VK Bund: Vergabestellen müssen geforderte Eignungsbedingungen prüfen und dokumentieren

 
Verlangt der Auftraggeber bestimmte Anforderungen hinsichtlich der Vorlage vergleichbarer Referenzen, muss der Auftraggeber dies vertiefend nachprüfen, wenn sich die Anforderung nicht auf den ersten Blick erkennen lässt. 
 
Sachverhalt:
Ausgeschrieben waren IT-Beratungs- und Unterstützungsleistungen in einem EU-weiten Verfahren. Zum Nachweis der technischen und beruflichen Leistungsfähigkeit werden auch mindestens drei vergleichbare Referenzen gefordert. Zudem wird verlangt, dass es sich bei mindestens einer der Referenzen um einen Auftrag für einen öffentlichen Auftraggeber i. S. d. §§ 98,99 GWB handelt. B soll den Zuschlag erhalten. Dagegen wendet sich Bieter A. A rügt u. a., B erfülle nicht die geforderte Eignung im Hinblick auf die einzureichenden Referenzen. Die Vergabestelle hilft der Rüge nicht ab. Daraufhin leitet A ein Nachprüfungsverfahren ein.
 
Beschluss:
Mit Erfolg. Der Auftraggeber habe nachweislich der Vergabedokumentation keine ausreichende Prüfung der Eignung vorgenommen.

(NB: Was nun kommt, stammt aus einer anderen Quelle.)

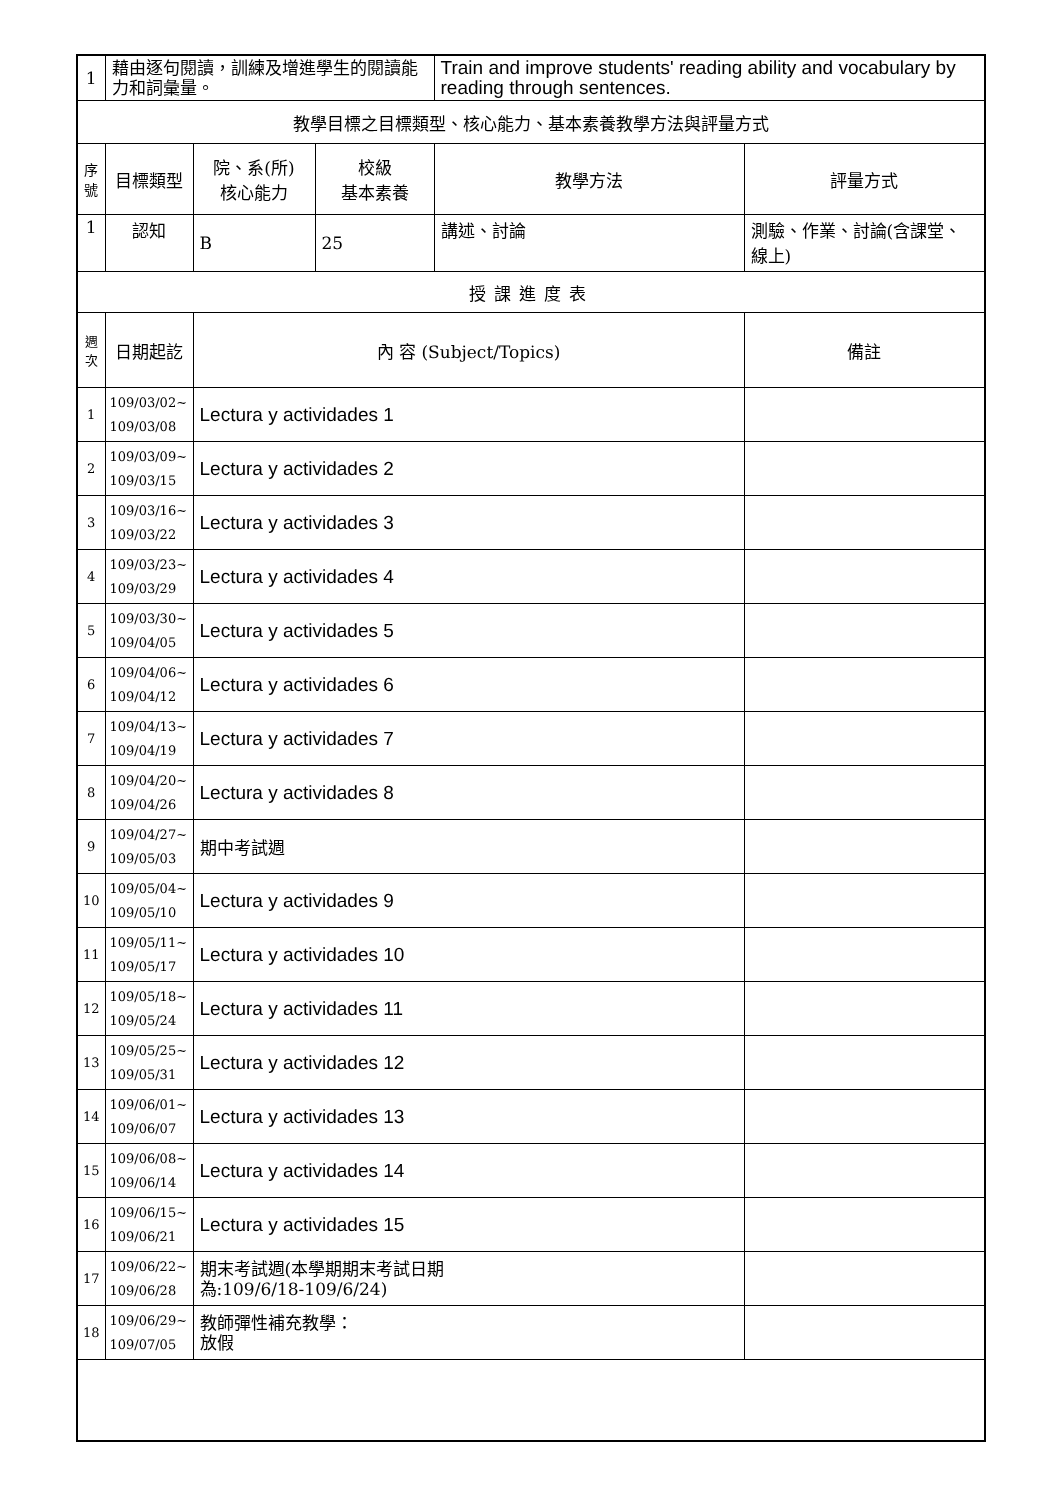| 1 | 藉由逐句閱讀，訓練及增進學生的閱讀能力和詞彙量。 | | | Train and improve students' reading ability and vocabulary by reading through sentences. | |
| 教學目標之目標類型、核心能力、基本素養教學方法與評量方式 | | | | | |
| 序號 | 目標類型 | 院、系(所) 核心能力 | 校級 基本素養 | 教學方法 | 評量方式 |
| 1 | 認知 | B | 25 | 講述、討論 | 測驗、作業、討論(含課堂、線上) |
| 授課進度表 | | | | | |
| 週次 | 日期起訖 | 內 容 (Subject/Topics) | | | 備註 |
| 1 | 109/03/02~ 109/03/08 | Lectura y actividades 1 | | | |
| 2 | 109/03/09~ 109/03/15 | Lectura y actividades 2 | | | |
| 3 | 109/03/16~ 109/03/22 | Lectura y actividades 3 | | | |
| 4 | 109/03/23~ 109/03/29 | Lectura y actividades 4 | | | |
| 5 | 109/03/30~ 109/04/05 | Lectura y actividades 5 | | | |
| 6 | 109/04/06~ 109/04/12 | Lectura y actividades 6 | | | |
| 7 | 109/04/13~ 109/04/19 | Lectura y actividades 7 | | | |
| 8 | 109/04/20~ 109/04/26 | Lectura y actividades 8 | | | |
| 9 | 109/04/27~ 109/05/03 | 期中考試週 | | | |
| 10 | 109/05/04~ 109/05/10 | Lectura y actividades 9 | | | |
| 11 | 109/05/11~ 109/05/17 | Lectura y actividades 10 | | | |
| 12 | 109/05/18~ 109/05/24 | Lectura y actividades 11 | | | |
| 13 | 109/05/25~ 109/05/31 | Lectura y actividades 12 | | | |
| 14 | 109/06/01~ 109/06/07 | Lectura y actividades 13 | | | |
| 15 | 109/06/08~ 109/06/14 | Lectura y actividades 14 | | | |
| 16 | 109/06/15~ 109/06/21 | Lectura y actividades 15 | | | |
| 17 | 109/06/22~ 109/06/28 | 期末考試週(本學期期末考試日期 為:109/6/18-109/6/24) | | | |
| 18 | 109/06/29~ 109/07/05 | 教師彈性補充教學： 放假 | | | |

Hinsichtlich der Überprüfung der Referenzen des B sei in der Vergabeakte lediglich festgehalten: "Mindestens drei Referenzen, die die Mindestanforderungen erfüllen: Ja.". Nicht eindeutig sei, ob einer der Referenzaufträge, wie gefordert, von einem öffentlichen Auftraggeber erteilt worden sei. Ob ein Auftraggeber die Eigenschaft eines Auftraggebers i. S. d. § 99 GWB erfüllt, setze eine juristische Bewertung voraus. Eine solche Bewertung habe der Auftraggeber nicht vorgenommen. Dies insbesondere deshalb, da B keine Referenz benannt habe, die auf den ersten Blick und zweifelsfrei eine Referenz von einem öffentlichen Auftraggeber darstellt. Eine Ergänzung der Dokumentation im Nachprüfungsverfahren komme hier nicht in Betracht. Voraussetzung dafür sei, dass sich die wesentlichen Überlegungen des Auftraggebers bereits in der Dokumentation befinden. Sinn der Möglichkeit, vorhandene Dokumentation durch schriftsätzlichen Vortrag zu ergänzen, sei jedoch nicht, ganz wesentliche Teile der Dokumentation bzw. weitergehend sogar der materiellen Prüfung in den schriftsätzlichen Vortrag zu verlagern. Denn wenn die Vergabedokumentation keine Aussage zu erforderlichen Prüfungsschritten enthalte, sei davon auszugehen, dass diese im Sinne einer "negativen Beweiskraft" des Vergabevermerks auch tatsächlich nicht durchgeführt worden sei.
 
Praxistipp:
Zum wiederholten Male eine Entscheidung, die deutlich macht, wie wichtig eine ausführliche Dokumentation des Auftraggebers ist. Dies insbesondere, wenn von allgemeinen Anforderungen an die Eignung abgewichen wird. Für die Bieterseite wird erkenntlich, wie nützlich eine Präqualifikation ist, wenn dadurch die Fehleranfälligkeit vermieden werden kann und bei einer Präqualifikation in einem amtlichen Verzeichnis für den Auftraggeber eine Eignungsvermutung entsteht.